Now and At the Hour of Our Death (Susana Moreira Marques; translated by Julia Sanches)
Death begins long before we fall ill, with neither suffering, nor drama, nor a single memorable occurrence. (23)
Another book about death. Is this my theme for the year?! I read this in the waiting room of a medical clinic (don’t worry, I’m fine) – maybe not the best place for this sort of reading :/ Considering the topic, it’s delicately, sensitively written.
The book is divided into two sections: the first very poetic and abstract, the second more akin to testimony. I enjoyed both very much and would probably choose the first one as my favorite – I really admire fragmented works in this style, a lá Barbara Comyns’ Sisters by a River.
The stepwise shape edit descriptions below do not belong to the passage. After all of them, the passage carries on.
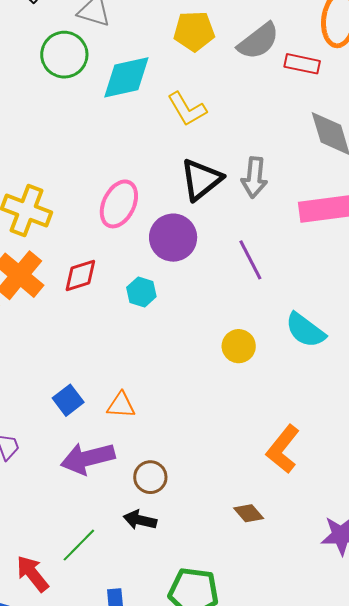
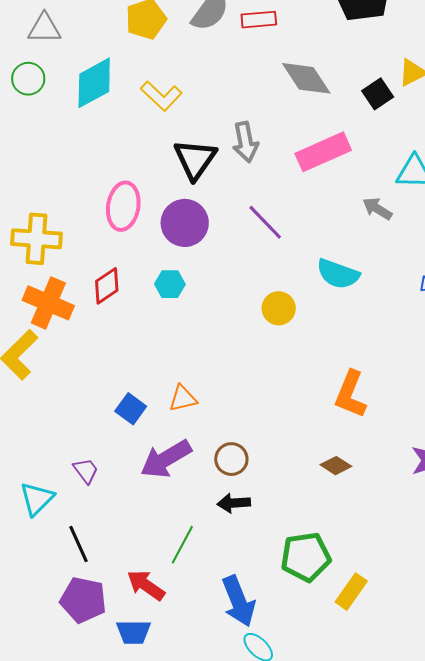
green circle: (64, 55) -> (28, 79), size x0.7

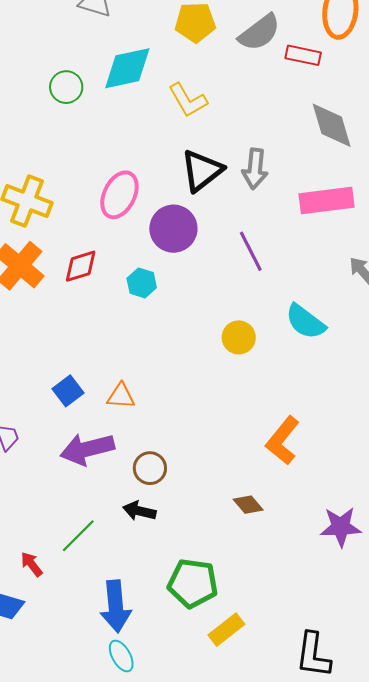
green circle: (28, 79) -> (66, 87), moved
red arrow: (146, 585) -> (32, 564), size x0.7

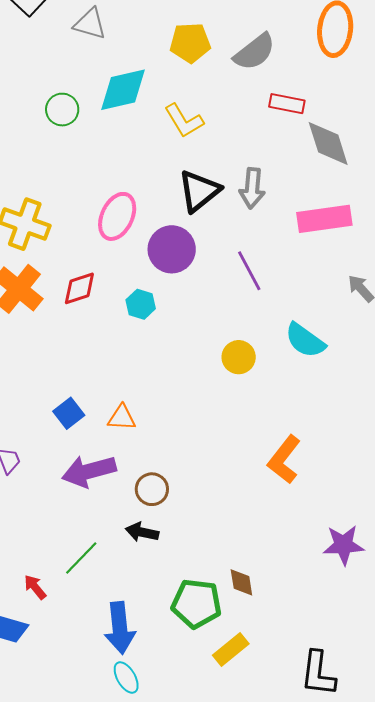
red rectangle: (303, 55) -> (287, 104), moved
brown diamond: (248, 505) -> (241, 582), moved, turned 32

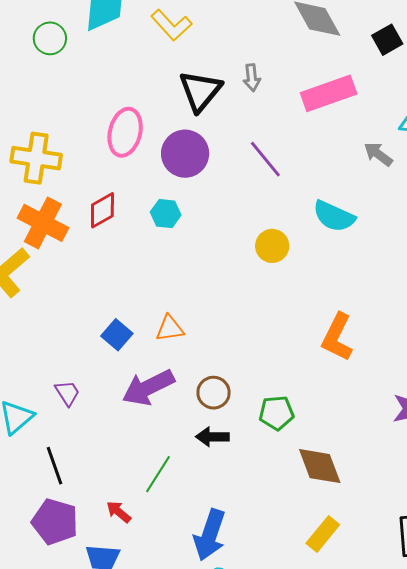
gray arrow: (252, 188) -> (252, 78), size x0.7
brown diamond: (241, 582) -> (320, 466), size x1.6
green pentagon: (197, 604) -> (276, 413), moved, size x0.7
blue arrow: (120, 628) -> (210, 535), turned 36

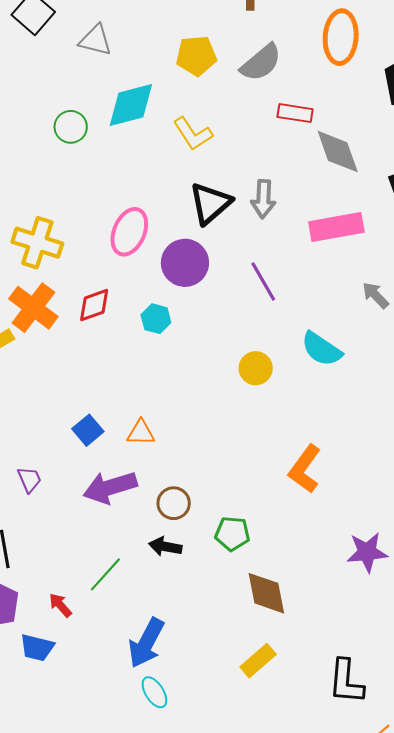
gray arrow: (252, 78) -> (263, 199), size x1.4

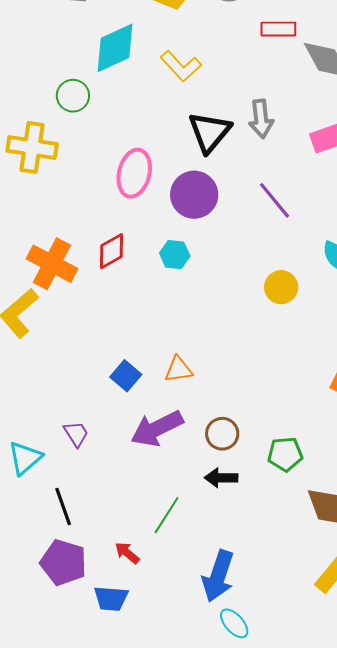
green circle: (71, 127) -> (73, 96), moved
yellow cross: (37, 243) -> (32, 147), moved

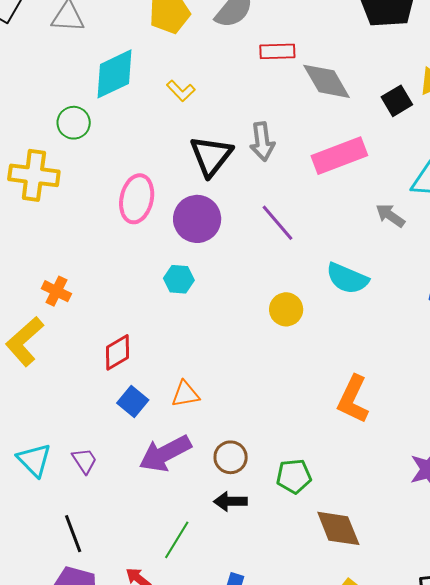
yellow L-shape: (181, 66) -> (181, 91), size x0.7
red diamond: (111, 251) -> (118, 352), moved
orange cross: (52, 264) -> (56, 291), size x0.6
cyan triangle: (25, 458) -> (34, 460), moved, turned -33

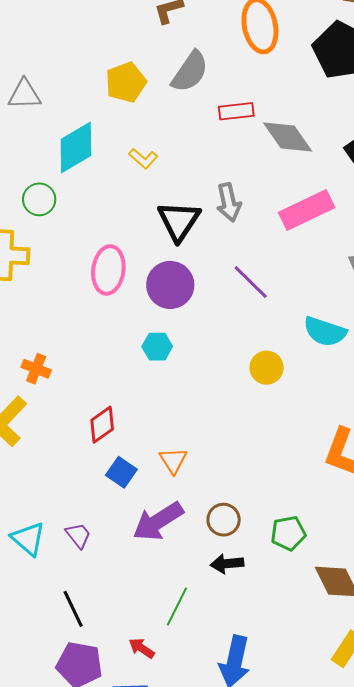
orange triangle: (185, 394) -> (173, 460), turned -48

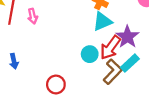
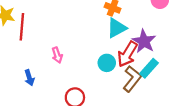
pink arrow: (33, 16) -> (57, 55), moved

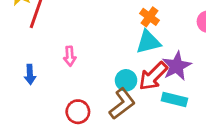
cyan rectangle: (149, 68) -> (174, 99), turned 48
brown L-shape: (132, 79) -> (122, 104), moved

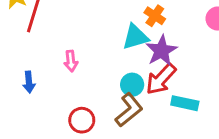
cyan triangle: (148, 42) -> (135, 37), moved
purple star: (177, 66) -> (161, 51), moved

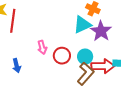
red arrow: (161, 79) -> (103, 66), moved, turned -125
red circle: (82, 120) -> (62, 56), moved

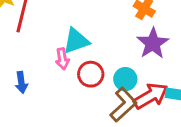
cyan triangle: (82, 25) -> (76, 41), moved
red arrow: (103, 66) -> (151, 96), turned -35

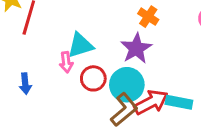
purple star: (153, 43) -> (136, 48), moved
cyan circle: (125, 79) -> (127, 85), size x1.5

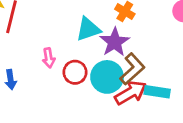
cyan triangle: (80, 45) -> (88, 29), moved
brown L-shape: (124, 110) -> (132, 69), moved

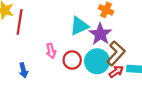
red arrow: (131, 93) -> (116, 72), size x0.6

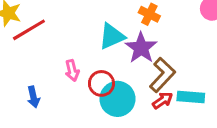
red line: (20, 22) -> (29, 30), turned 50
cyan circle: (97, 61) -> (117, 99), moved

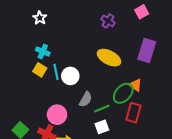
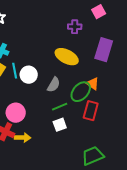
purple cross: (108, 21) -> (75, 27), moved, turned -32
gray semicircle: (86, 99) -> (54, 85), moved

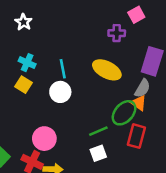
pink square: (99, 12) -> (136, 15), moved
cyan line: (15, 71) -> (63, 69), moved
gray semicircle: (54, 85) -> (142, 88), moved

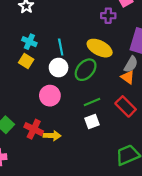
green ellipse: (124, 113) -> (86, 70), moved
red rectangle: (136, 136) -> (126, 106), turned -60
pink circle: (44, 139) -> (50, 96), moved

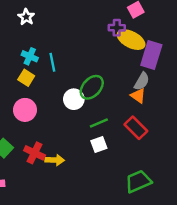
cyan line: (61, 47) -> (52, 62), moved
yellow ellipse: (100, 48) -> (131, 40), moved
white circle: (59, 68) -> (74, 99), moved
pink circle: (50, 96) -> (25, 110), moved

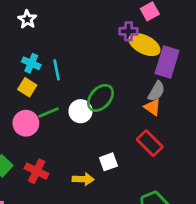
green line: (99, 123) -> (49, 113), moved
yellow arrow: (55, 160) -> (83, 179), moved

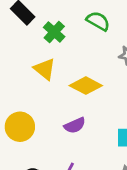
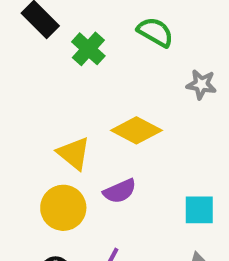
yellow triangle: (45, 69) -> (74, 153), moved
yellow circle: (20, 127) -> (63, 208), moved

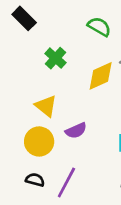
green cross: (88, 49) -> (55, 58), moved
yellow diamond: (136, 130) -> (101, 76), moved, turned -52

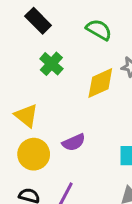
black rectangle: (24, 18) -> (38, 21), moved
yellow triangle: (46, 106) -> (26, 116), moved

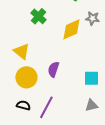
purple semicircle: (74, 142) -> (53, 69), turned 133

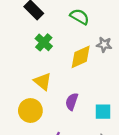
yellow triangle: (21, 51) -> (43, 81), moved
purple semicircle: (53, 69) -> (72, 102), moved

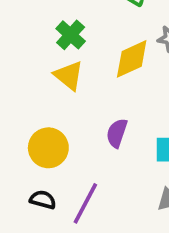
yellow triangle: (43, 81) -> (69, 76), moved

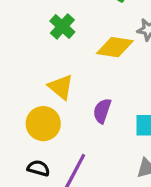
yellow diamond: (132, 59) -> (115, 47), turned 33
yellow triangle: (69, 76) -> (61, 87), moved

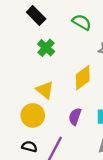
yellow diamond: (115, 47) -> (83, 78), moved, turned -45
purple semicircle: (102, 111) -> (75, 117), moved

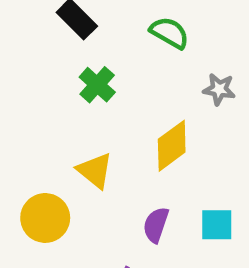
yellow circle: (33, 115) -> (45, 218), moved

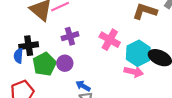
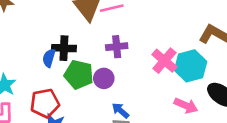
cyan hexagon: (138, 53) -> (191, 66), moved
green pentagon: (45, 64) -> (79, 75), turned 30

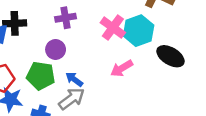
green pentagon: (79, 75) -> (41, 76), moved
pink arrow: (186, 106) -> (122, 68), moved, turned 130

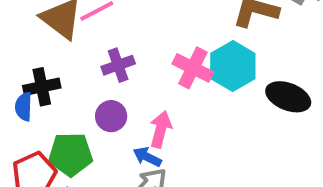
pink arrow: (122, 68) -> (161, 129), moved, turned 145
green pentagon: (41, 76) -> (71, 154), moved

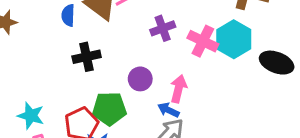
purple cross: (118, 65) -> (163, 28), moved
blue semicircle: (24, 107) -> (68, 15), moved

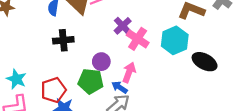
purple cross: (163, 28) -> (123, 26), turned -30
pink cross: (203, 41) -> (138, 39), moved
green pentagon: (109, 109) -> (91, 81), moved

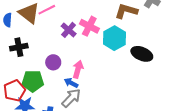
pink cross: (138, 39) -> (89, 26), moved
green pentagon: (91, 81) -> (33, 81), moved

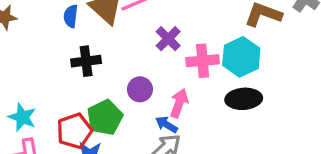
pink cross: (89, 26) -> (203, 61), moved, turned -36
black ellipse: (142, 54) -> (244, 99), moved, turned -30
green pentagon: (33, 81) -> (105, 117), turned -30

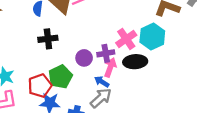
purple cross: (168, 39) -> (106, 53), moved, turned 35
pink cross: (203, 61) -> (126, 39), turned -30
black ellipse: (244, 99) -> (135, 62), moved

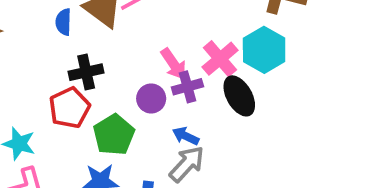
black ellipse: (135, 62) -> (239, 96), turned 70
pink arrow: (110, 67) -> (174, 64), moved, turned 132
red pentagon: (40, 86) -> (69, 108), moved

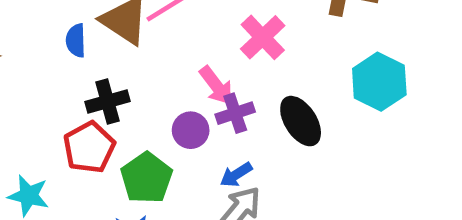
cyan hexagon: (264, 50) -> (379, 82), moved
pink cross: (220, 59) -> (263, 37), moved
blue arrow: (186, 136) -> (236, 175), turned -55

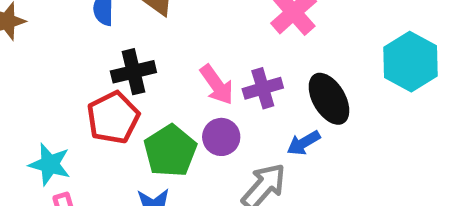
pink arrow: (216, 85) -> (217, 85), moved
purple circle: (191, 130) -> (221, 137), moved
blue arrow: (236, 175) -> (304, 143), moved

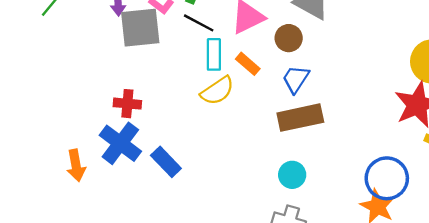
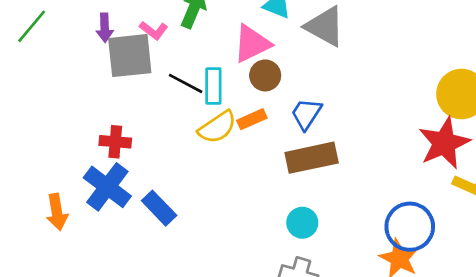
black line: (199, 23) -> (186, 83), moved
brown circle: (289, 38) -> (265, 75), moved
orange rectangle: (248, 64) -> (252, 119), moved, turned -65

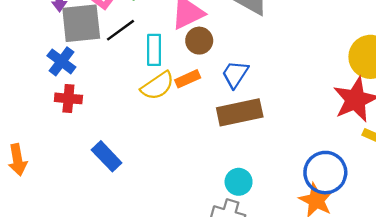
black line: (186, 83) -> (121, 30), moved, turned -64
blue cross: (107, 187) -> (61, 61), moved, size x0.7
cyan circle: (302, 223) -> (239, 182), moved

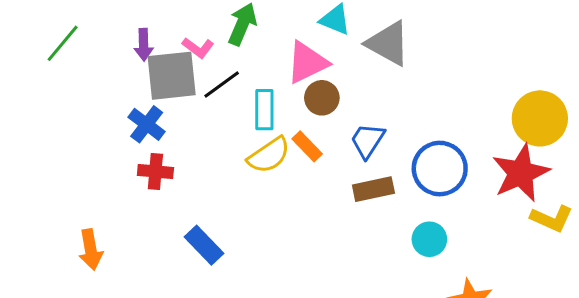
orange rectangle: (188, 79) -> (307, 146), turned 70
brown rectangle: (240, 112) -> (373, 189), size x0.7
blue circle: (325, 173) -> (440, 169), moved
cyan circle: (239, 182) -> (429, 239), moved

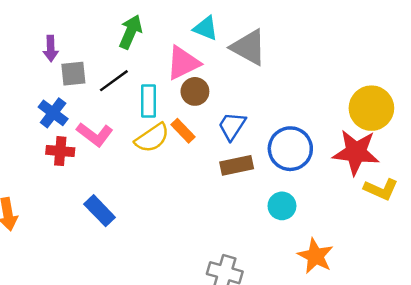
pink L-shape: (198, 48) -> (95, 134), moved, size x1.4
gray square: (172, 76) -> (73, 74), size x0.6
red star: (521, 173) -> (356, 152), turned 30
Part One follows the author as she accompanies a palliative care team, as they work in extremely rural Portuguese villages, the kind with a chapel, communal oven, eight lived-in houses, and no café, grocery, post office, town hall, or bus stop.
And yet, the surest metaphor for death is war: a person struggling in bed for years and years until their breathing is finally mistaken for moaning. (25)
In this section the author meets with various families, with various family members in varying stages of death. The section is narrated in fragments, breaking off abruptly, sometimes never longer than a sentence or two:
In the cemetery: a photograph and at times no more than a name. Names may survive, but they were never what made us unique. (33)
It becomes quite affecting, especially when the author notes that “death is chiefly a physical process” – beds, diapers, morphine, gauze, tubes, needles. “There is little that is literary about death.” How, then, to reconcile “literary” stories about death like the famous Ivan Ilych? How to write about death when there are no dramatic moments, just the sick suffering until they have no strength left? Her response seems to have been via the form of this book, via these poetic reflections and then the next section, which is built primarily on testimonies. I found the married couple who’d lived in Angola as farmers the most interesting. And then you have a daughter agonizing over her father: “What was going through his head? What does someone who’s dying think about? Does he believe he’s going to die? Does he belive it all the time? Is it a constant thought? Isn’t it? Does he try to kid himself? Does he try picturing what everyone else’s life will be like? Does he think about what he’s going to lose?” (107) Super fuerte … you really feel for her.
Overall, this was an intense read. It made me want to get in touch with my Portuguese heritage.